# Prices Advise... Food Photography



## Soto (May 17, 2008)

Hello guys,

I was wondering how much would be OK to charge for a package of 8 photos and taking the pictures in the restaurant?... in Miami... How much would be OK?... I don't want to charge to much or less than everyone here in Miami...

Thanks


----------



## craig (May 17, 2008)

What are these photos being used for and how long? 8 shots has the possibility of being pretty involved. Also it has been my experience that restaurant owners and or cooks are tough clients because they are forever busy.

)'(


----------



## Alpha (May 17, 2008)

Depends, as Craig mentioned, on what they'll be used for.

I would charge a base amount to walk in the door and take 8 good shots. Then tack on extra depending on their use.


----------



## Soto (May 18, 2008)

Hey guys thank you very much for your time...

I will give them the pictures in digital format so they can use them in the menu, promotions and anything they could use them. Is going to be unlimited use from them... I know the rest owners are always busy so that's why I'm bringin a sexy girl with me...


----------



## JIP (May 18, 2008)

Well I guess for something like this it really depends on your experience and of course what you think your time is worth.  Food photography is a very specialized field and the people who do it well can charge a pretty hefty price but that usually includes food stylists and a team of people who make the food look goos before you would ever set up your first light or shoot your first frame.


----------



## Soto (May 18, 2008)

JIP said:


> Well I guess for something like this it really depends on your experience and of course what you think your time is worth.  Food photography is a very specialized field and the people who do it well can charge a pretty hefty price but that usually includes food stylists and a team of people who make the food look goos before you would ever set up your first light or shoot your first frame.



I'm planning on getting some people to make a good working team... but for now I will have to do it with one assitance... I'll be starting this week... let's see how it goes...


----------



## Village Idiot (May 19, 2008)

Soto said:


> I'm planning on getting some people to make a good working team... but for now I will have to do it with one assitance... I'll be starting this week... let's see how it goes...


 
Google food photorgaphy just to get the idea.

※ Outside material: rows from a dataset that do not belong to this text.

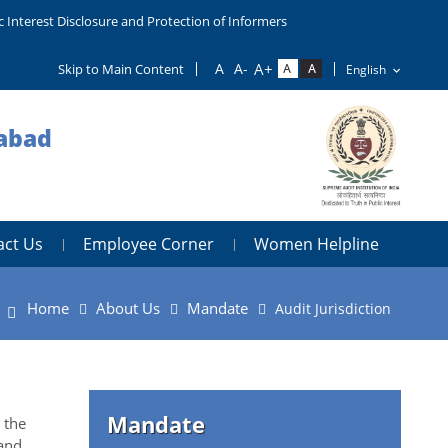
c Interest Disclosure and Protection of Informers
Skip to Main Content
dabad
act Us
Employee Corner
Women Helpline
Home
About Us
Mandate
Audit Jurisdiction
Mandate
 the
and,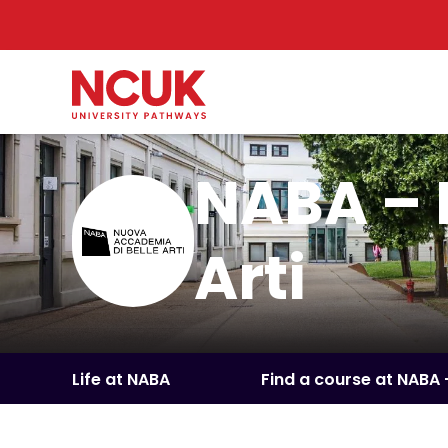
NABA – 
Arti
Life at NABA
Find a course at NABA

That and Food Stylist. They spend so much time to get everything perfect. That will be the difference between your shots and the shots on the Ruby Tuesday menu. 

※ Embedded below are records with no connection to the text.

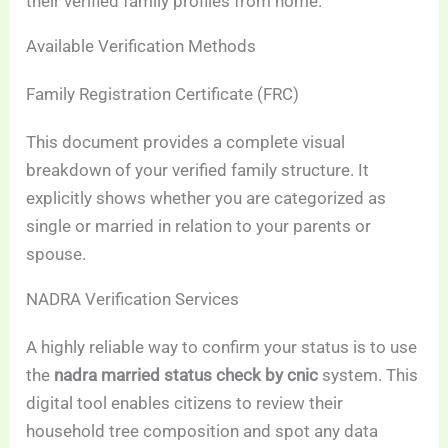
their verified family profiles from home.
Available Verification Methods
Family Registration Certificate (FRC)
This document provides a complete visual
breakdown of your verified family structure. It
explicitly shows whether you are categorized as
single or married in relation to your parents or
spouse.
NADRA Verification Services
A highly reliable way to confirm your status is to use
the
nadra married status check by cnic
system. This
digital tool enables citizens to review their
household tree composition and spot any data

You'll also find little tricks. Some will probably make the food inedible, but you're aiming for the perfect shot and not the perfect taste. One I remember off the top of my head is using a spray bottle with oil (cooking, not motor) on meats, like steaks and burgers, to give it that perfect shine. And you don't want to put something like a steak on a plate straight from the grill. You probably want to dry it off a bit so you don't have it sitting on a plate and seeping juice. That would make a messy photo.


----------